YOUR GOAL
Every entry must be duplicated precisely as written.
--- --- ---
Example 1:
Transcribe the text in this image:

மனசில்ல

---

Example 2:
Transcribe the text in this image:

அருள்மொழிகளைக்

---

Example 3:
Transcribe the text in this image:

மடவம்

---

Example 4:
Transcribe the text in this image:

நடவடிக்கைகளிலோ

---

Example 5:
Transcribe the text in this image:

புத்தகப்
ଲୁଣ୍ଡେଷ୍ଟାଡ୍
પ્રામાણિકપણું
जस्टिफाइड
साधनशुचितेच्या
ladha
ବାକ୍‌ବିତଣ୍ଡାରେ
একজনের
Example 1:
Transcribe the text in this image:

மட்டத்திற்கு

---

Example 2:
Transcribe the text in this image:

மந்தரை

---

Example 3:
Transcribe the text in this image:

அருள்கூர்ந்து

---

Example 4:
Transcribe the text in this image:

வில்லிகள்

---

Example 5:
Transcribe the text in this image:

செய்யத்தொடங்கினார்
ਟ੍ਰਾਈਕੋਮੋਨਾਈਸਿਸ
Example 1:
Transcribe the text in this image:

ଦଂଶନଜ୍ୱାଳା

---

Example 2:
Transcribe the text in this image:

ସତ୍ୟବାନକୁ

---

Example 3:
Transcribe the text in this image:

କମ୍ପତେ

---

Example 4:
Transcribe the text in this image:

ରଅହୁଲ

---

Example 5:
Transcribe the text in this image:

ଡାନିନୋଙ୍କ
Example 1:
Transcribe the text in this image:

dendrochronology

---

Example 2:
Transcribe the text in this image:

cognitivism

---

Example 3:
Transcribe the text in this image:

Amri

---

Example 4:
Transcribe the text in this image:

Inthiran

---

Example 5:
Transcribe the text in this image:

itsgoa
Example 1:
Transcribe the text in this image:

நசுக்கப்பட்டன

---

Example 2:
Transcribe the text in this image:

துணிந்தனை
--- --- ---
FINISHED TASK
Example 1:
Transcribe the text in this image:

மனசில்ல

---

Example 2:
Transcribe the text in this image:

அருள்மொழிகளைக்

---

Example 3:
Transcribe the text in this image:

மடவம்

---

Example 4:
Transcribe the text in this image:

நடவடிக்கைகளிலோ

---

Example 5:
Transcribe the text in this image:

புத்தகப்
ଲୁଣ୍ଡେଷ୍ଟାଡ୍
પ્રામાણિકપણું
जस्टिफाइड
साधनशुचितेच्या
ladha
ବାକ୍‌ବିତଣ୍ଡାରେ
একজনের
Example 1:
Transcribe the text in this image:

மட்டத்திற்கு

---

Example 2:
Transcribe the text in this image:

மந்தரை

---

Example 3:
Transcribe the text in this image:

அருள்கூர்ந்து

---

Example 4:
Transcribe the text in this image:

வில்லிகள்

---

Example 5:
Transcribe the text in this image:

செய்யத்தொடங்கினார்
ਟ੍ਰਾਈਕੋਮੋਨਾਈਸਿਸ
Example 1:
Transcribe the text in this image:

ଦଂଶନଜ୍ୱାଳା

---

Example 2:
Transcribe the text in this image:

ସତ୍ୟବାନକୁ

---

Example 3:
Transcribe the text in this image:

କମ୍ପତେ

---

Example 4:
Transcribe the text in this image:

ରଅହୁଲ

---

Example 5:
Transcribe the text in this image:

ଡାନିନୋଙ୍କ
Example 1:
Transcribe the text in this image:

dendrochronology

---

Example 2:
Transcribe the text in this image:

cognitivism

---

Example 3:
Transcribe the text in this image:

Amri

---

Example 4:
Transcribe the text in this image:

Inthiran

---

Example 5:
Transcribe the text in this image:

itsgoa
Example 1:
Transcribe the text in this image:

நசுக்கப்பட்டன

---

Example 2:
Transcribe the text in this image:

துணிந்தனை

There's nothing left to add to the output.